L’atmosphère, presque étouffante, dans les landes, avec tous ces personnages torturés est assez extraordinaire, et j’ai de suite eu un véritable coup de foudre pour l’écriture d’Emily Brontë : recherchée, et pourtant fluide, sans temps mort ou longues stagnation tuant le rythme…

 

Le coté immature des personnages féminins, et dur, renfermé, des personnages masculins m’a sauté au yeux : tous semblent encore être de jeunes adolescents alors que la vingtaine est déjà bien entamée !

 

Mais, ce qui m’a le plus fait frémir, est l’ardeur qu’Heathcliff met à recréer, avec la génération suivante, l’exact situation qui était la sienne, avec Catherine et Edgar !

En effet, on s’aperçoit bien vite qu’il prend même un plaisir extrèrement malsaint à voir Linton se pavaner devant une Cathy conquise, tandis qu’Hareton se retrouver à sa place d’enfant intelligent, brimé et mis de coté, affecté aux tâches d’un domestique.

 

C’est tout simplement grandiose quand on y pense ! Ce personnage possédait un je-ne-sais-quoi qui fait qu’il a beau faire les pires choses, je le lisais avec fascination ! Tandis que les deux Catherines et leurs bons sentiments de petite fille gatée me tapait presque sur le système !
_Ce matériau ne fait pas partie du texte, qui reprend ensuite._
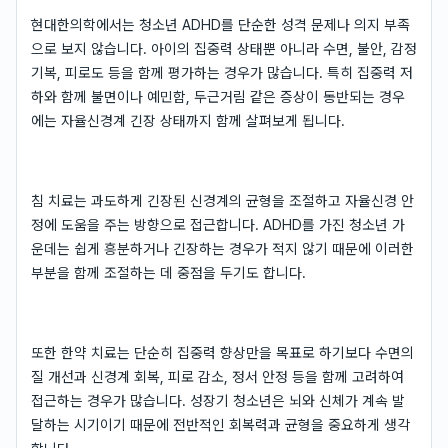
현대한의학에서는 청소년 ADHD를 단순한 성격 문제나 의지 부족
으로 보지 않습니다. 아이의 집중력 상태뿐 아니라 수면, 불안, 감정
기복, 피로도 등을 함께 평가하는 경우가 많습니다. 특히 집중력 저
하와 함께 불면이나 예민함, 두근거림 같은 증상이 동반되는 경우
에는 자율신경계 긴장 상태까지 함께 살펴보게 됩니다.
침 치료는 과도하게 긴장된 신경계의 균형을 조절하고 자율신경 안
정에 도움을 주는 방향으로 접근합니다. ADHD를 가진 청소년 가
운데는 쉽게 흥분하거나 긴장하는 경우가 적지 않기 때문에 이러한
부분을 함께 조절하는 데 중점을 두기도 합니다.
또한 한약 치료는 단순히 집중력 향상만을 목표로 하기보다 수면의
질 개선과 신경계 회복, 피로 감소, 정서 안정 등을 함께 고려하여
접근하는 경우가 많습니다. 성장기 청소년은 뇌와 신체가 계속 발
달하는 시기이기 때문에 전반적인 회복력과 균형을 중요하게 생각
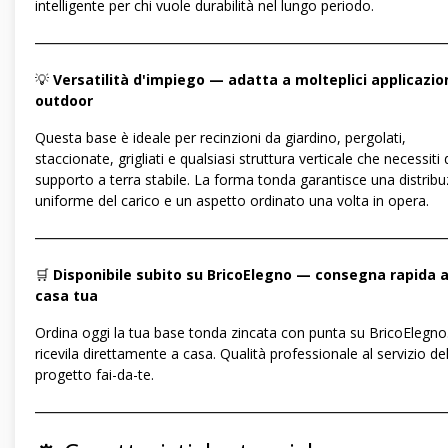
intelligente per chi vuole durabilità nel lungo periodo.
―――――――――――――――――――――――――――――
💡
Versatilità d'impiego — adatta a molteplici applicazio
outdoor
Questa base è ideale per recinzioni da giardino, pergolati,
staccionate, grigliati e qualsiasi struttura verticale che necessiti 
supporto a terra stabile. La forma tonda garantisce una distrib
uniforme del carico e un aspetto ordinato una volta in opera.
―――――――――――――――――――――――――――――
🛒
Disponibile subito su BricoElegno — consegna rapida 
casa tua
Ordina oggi la tua base tonda zincata con punta su BricoElegno.
ricevila direttamente a casa. Qualità professionale al servizio de
progetto fai-da-te.
―――――――――――――――――――――――――――――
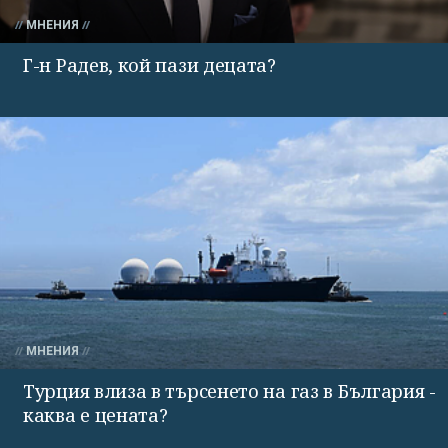
МНЕНИЯ
Г-н Радев, кой пази децата?
МНЕНИЯ
Турция влиза в търсенето на газ в България -
каква е цената?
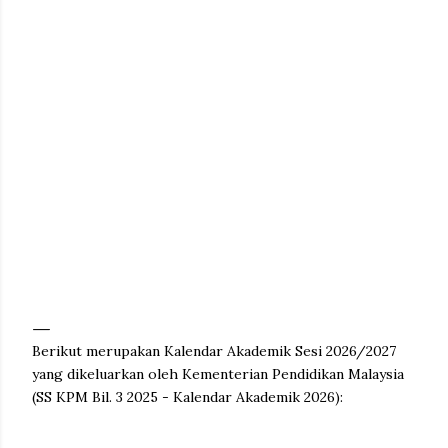
Berikut merupakan Kalendar Akademik Sesi 2026/2027
yang dikeluarkan oleh Kementerian Pendidikan Malaysia
(SS KPM Bil. 3 2025 - Kalendar Akademik 2026):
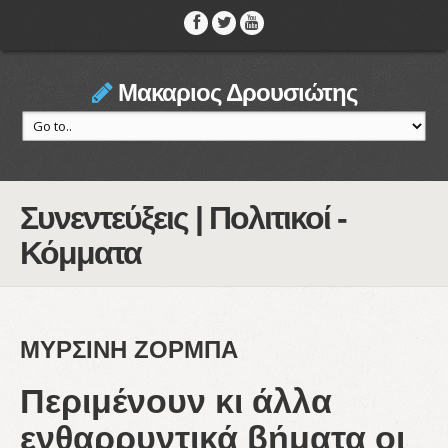
Μακαριος Δρουσιώτης
Συνεντεύξεις | Πολιτικοί -
Κόμματα
ΜΥΡΣΙΝΗ ΖΟΡΜΠΑ
Περιμένουν κι άλλα
ενθαρρυντικά βήματα οι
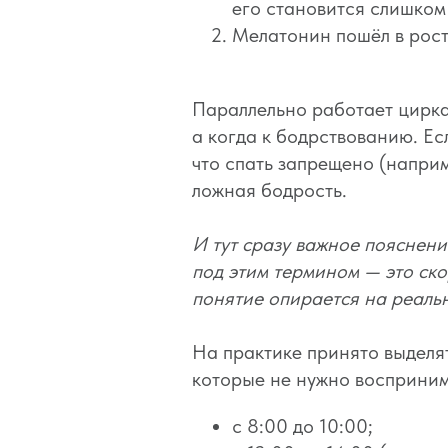
его становится слишком 
Мелатонин пошёл в рост
Параллельно работает цирка
а когда к бодрствованию. Ес
что спать запрещено (наприм
ложная бодрость.
И тут сразу важное пояснени
под этим термином — это ско
понятие опирается на реаль
На практике принято выделят
которые не нужно восприним
с 8:00 до 10:00;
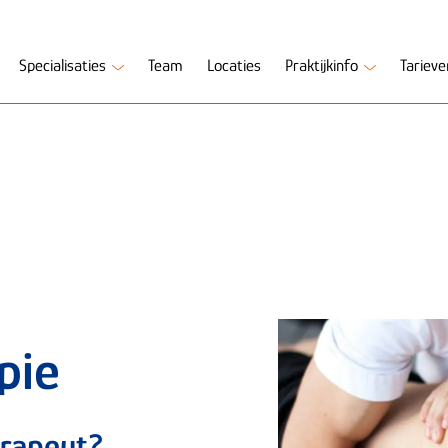
Specialisaties
Team
Locaties
Praktijkinfo
Tariev
pie
erapeut?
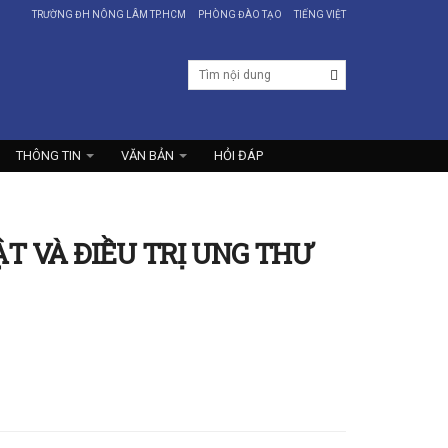
TRƯỜNG ĐH NÔNG LÂM TP.HCM
PHÒNG ĐÀO TẠO
TIẾNG VIỆT
THÔNG TIN
VĂN BẢN
HỎI ĐÁP
T VÀ ĐIỀU TRỊ UNG THƯ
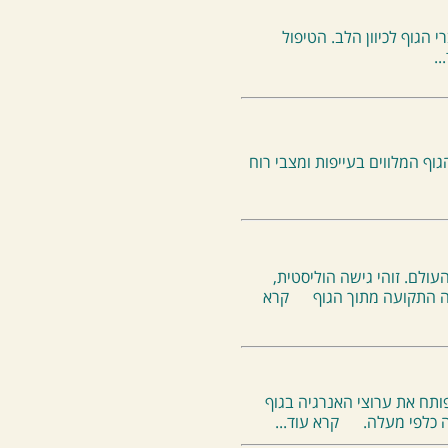
הגוף לכיוון הלב. הטיפול
..
ף המלווים בעייפות ומצבי רוח
ולם. זוהי גישה הוליסטית,
ה התקועה מתוך הגוף
קרא
ותח את ערוצי האנרגיה בגוף
 כלפי מעלה.
קרא עוד...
Les seuls moments où j’ai apprécié la mère et la fille c’est lorsqu’elles parlaient pour la première d’Heathcliff, et la seconde d’Hareton.

 

S’il y a un personnage que je ne m’attendais pas à aimer, c’était bien Edgar ! Gosse de riche ayant tout pour lui, amorphe, inconsistant, sans aucun panache… Et pourtant… j’ai été touchée par son amour inconditionnel pour sa femme et sa fille, jusqu’à sa mort. On ne peut pas dire que ces deux là ne lui en auront pas fait baver !

 


J’aime cette fin : tout à commencé avec Heathcliff, tout fini avec lui. La boucle est bouclée, chacun peut à présent être heureux, en paix…

 

Extrait :

 

Mes grandes souffrances de ce monde ont été les souffrances d’Heathcliff, je les ai épiées et éprouvées depuis le début, chacune. Mon sentiment d’exister me vient de lui. Si tout périssait et qu’il demeure, je continuerais d’être, si tout demeurait et qu’il ne soit plus, l’univers me serait une puissance étrangère qui ne me serait rien.